|Genome Sequencing Technologies and Resources
DOE Human Genome Program Contractor-Grantee Workshop
|18. PCR Using Branched Modular
Maura M. Devine, Mugasimangalam C. Raja,
and Levy E. Ulanovsky
Here we present a novel PCR technique termed "branched primer PCR" which eliminates the need for custom primer synthesis by combining oligonucleotide modules selected from a pre-synthesized library. A branched primer involves two oligonucleotide modules that are physically linked by annealing to each other as well as to the target, forming a three-way junction. Branched primers were developed (initially for DNA sequencing rather than for PCR) as a type of modular primer whose modules anneal cooperatively to the template. This cooperativity is provided by mutually complementary segments in the two modules that bind to each other forming what is termed a "stem" region.
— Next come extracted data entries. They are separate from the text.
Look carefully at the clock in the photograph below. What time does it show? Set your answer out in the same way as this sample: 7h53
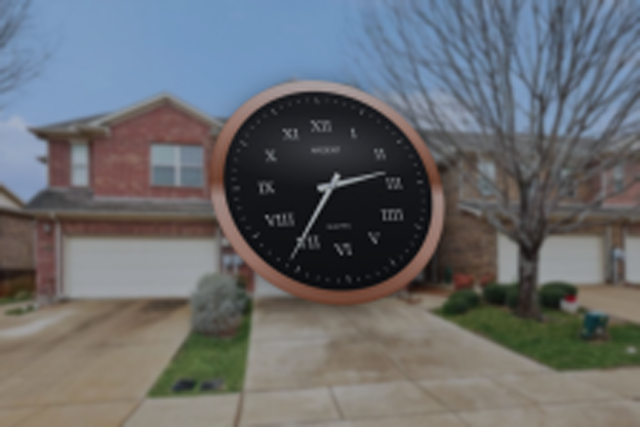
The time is 2h36
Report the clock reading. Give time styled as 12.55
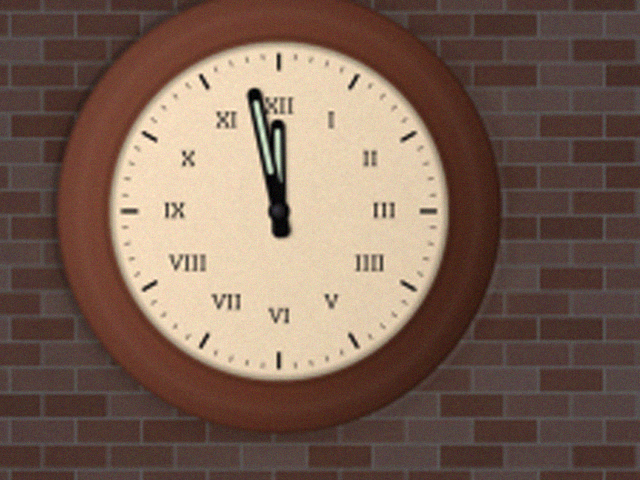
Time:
11.58
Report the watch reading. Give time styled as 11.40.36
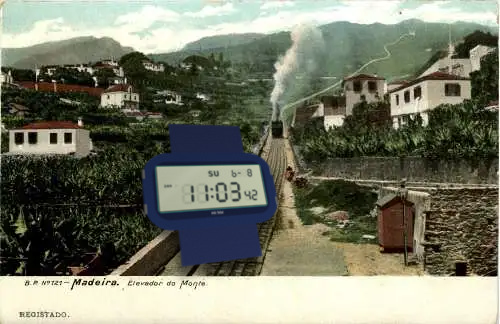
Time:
11.03.42
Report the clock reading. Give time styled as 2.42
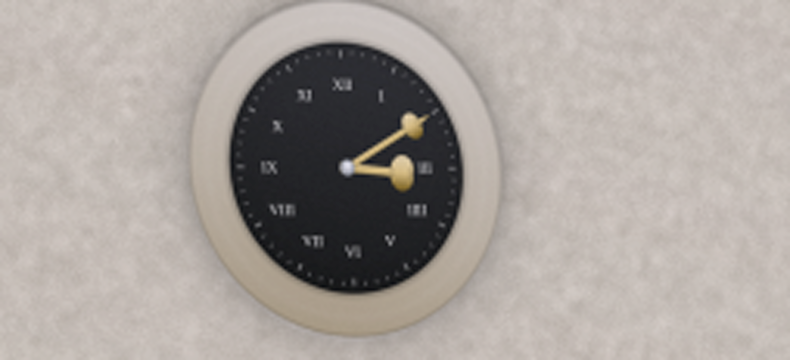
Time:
3.10
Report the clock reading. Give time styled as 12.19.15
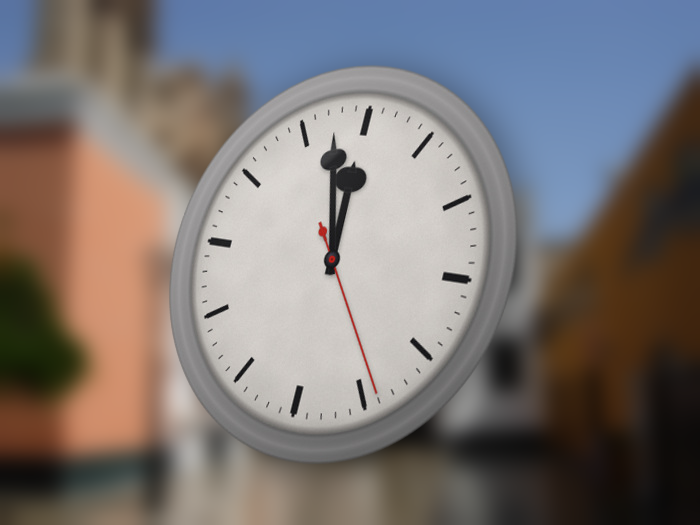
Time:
11.57.24
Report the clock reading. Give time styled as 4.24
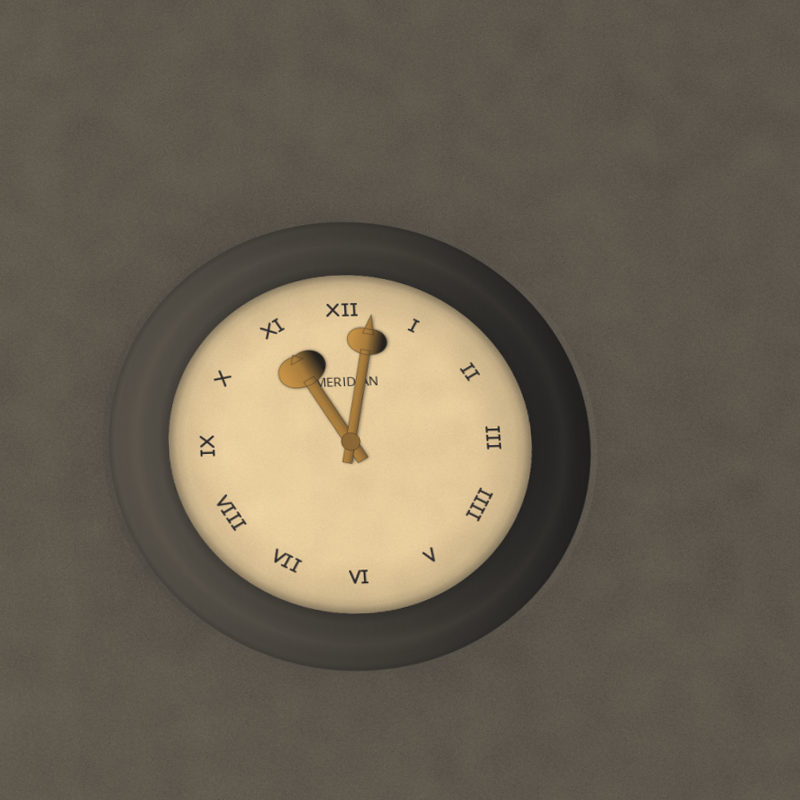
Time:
11.02
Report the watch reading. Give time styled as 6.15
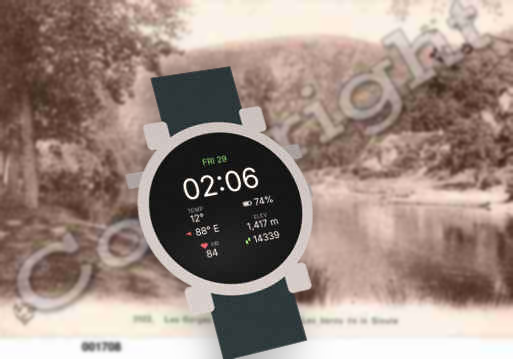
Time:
2.06
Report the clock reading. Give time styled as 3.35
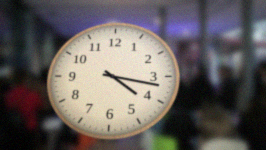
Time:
4.17
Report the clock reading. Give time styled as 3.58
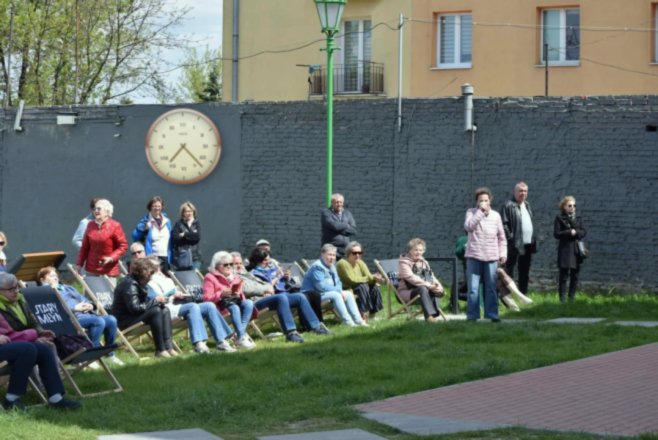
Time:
7.23
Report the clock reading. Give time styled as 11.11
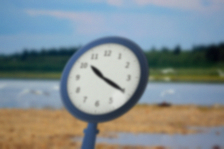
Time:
10.20
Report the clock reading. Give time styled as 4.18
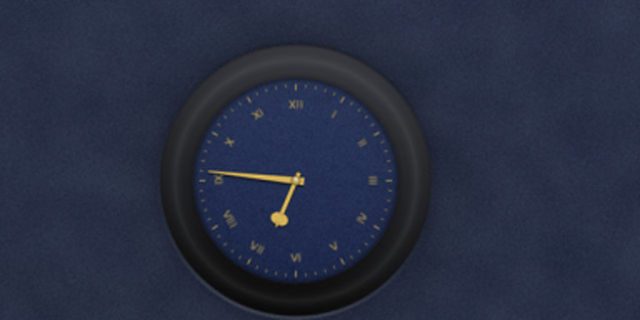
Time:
6.46
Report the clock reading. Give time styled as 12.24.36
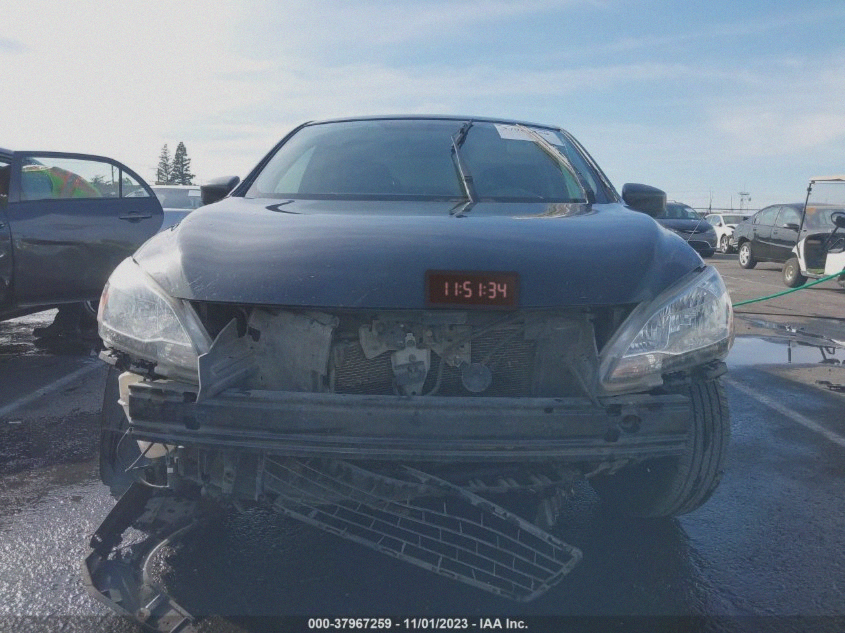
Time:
11.51.34
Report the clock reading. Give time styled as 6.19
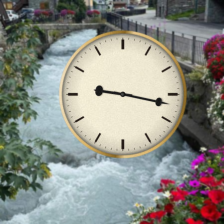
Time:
9.17
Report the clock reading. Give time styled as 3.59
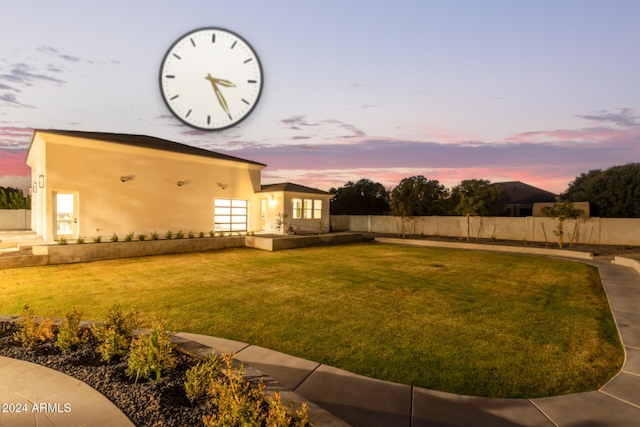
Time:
3.25
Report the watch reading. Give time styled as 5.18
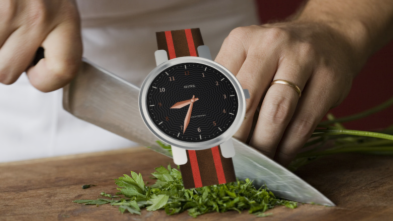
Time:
8.34
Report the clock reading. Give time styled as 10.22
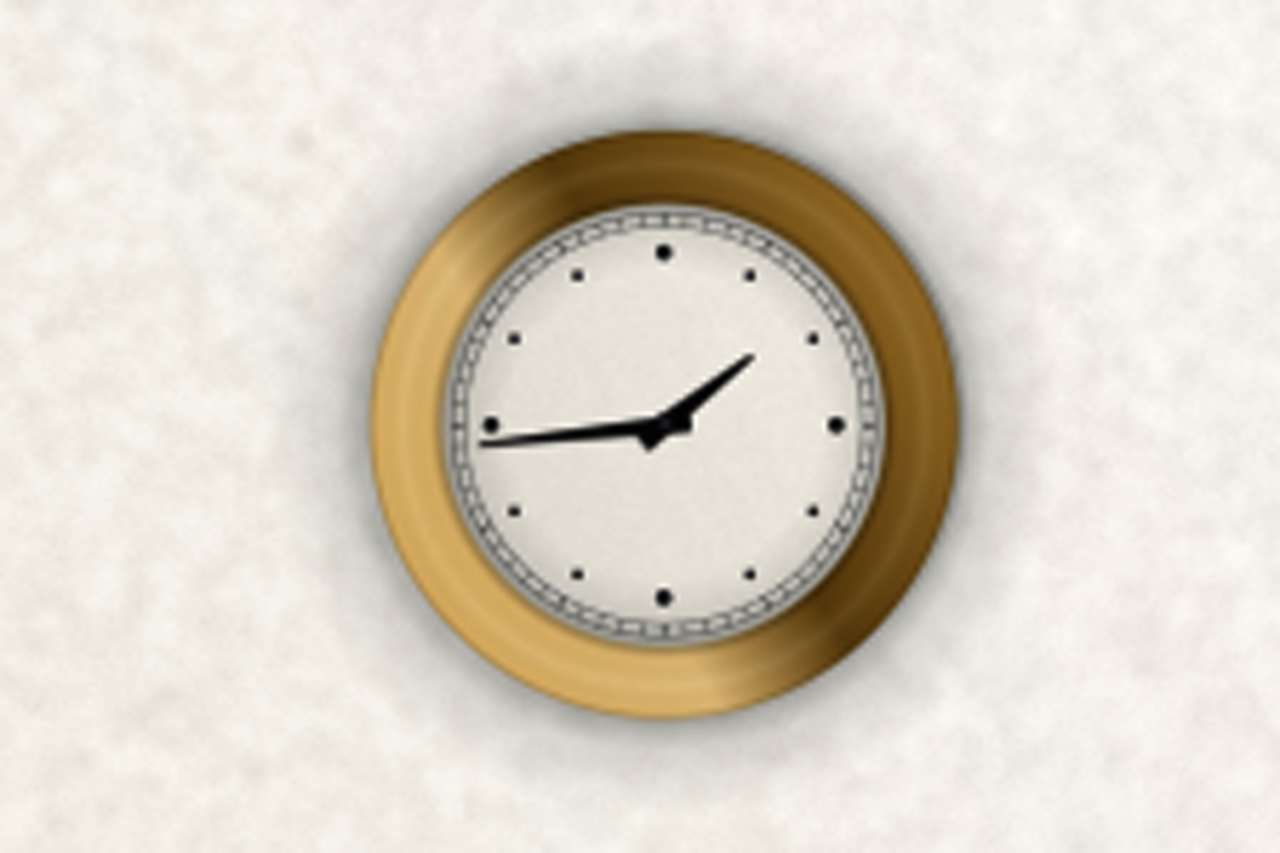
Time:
1.44
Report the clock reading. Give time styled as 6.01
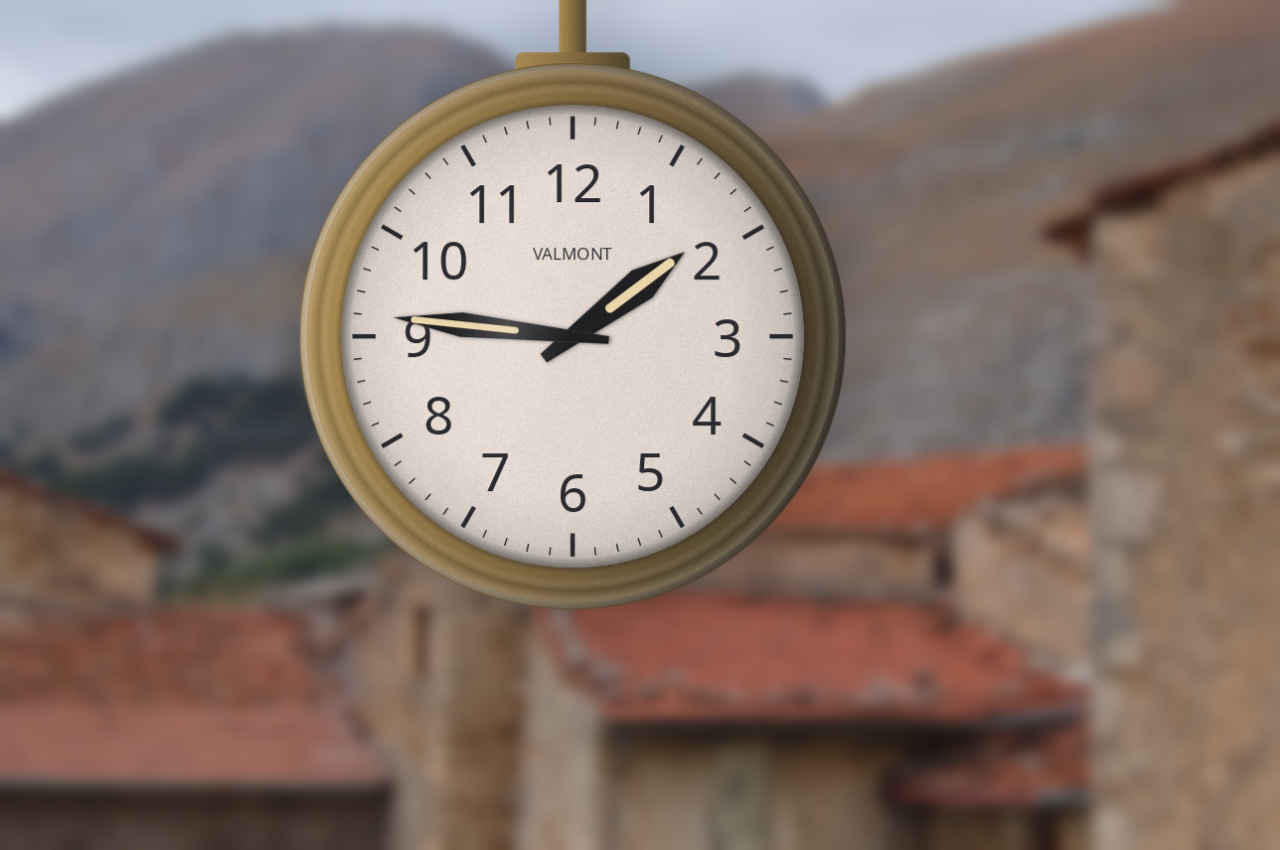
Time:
1.46
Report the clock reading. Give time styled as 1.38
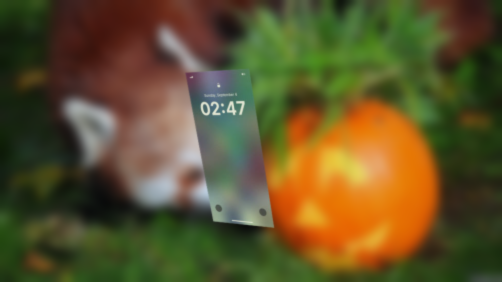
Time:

Before actual PCR can take place, a branched primer is extended along the template. This extension strand is then used as the template for a reverse branched primer extension. The reverse extension product is then amplified using PCR primers homologous to the stems of each branched primer. These PCR primers are universal in that the stem sequence is the same in different branched primers. In contrast, the sequences of the stretches which are complementary to the template are variable throughout the presynthesized library of the oligonucleotide modules (each in a separate tube). Additional sequence-specificity of PCR is provided by nesting. Branched primer PCR is expected to be useful for applications such as resequencing closely related genomes (e.g. rodents and primates) which require a huge number of custom PCR primers. The latter would then be conveniently replaced with a much smaller library of presynthesized oligonucleotide modules for branched primers (2,000 to 4,000 modules instead of millions of custom PCR primers).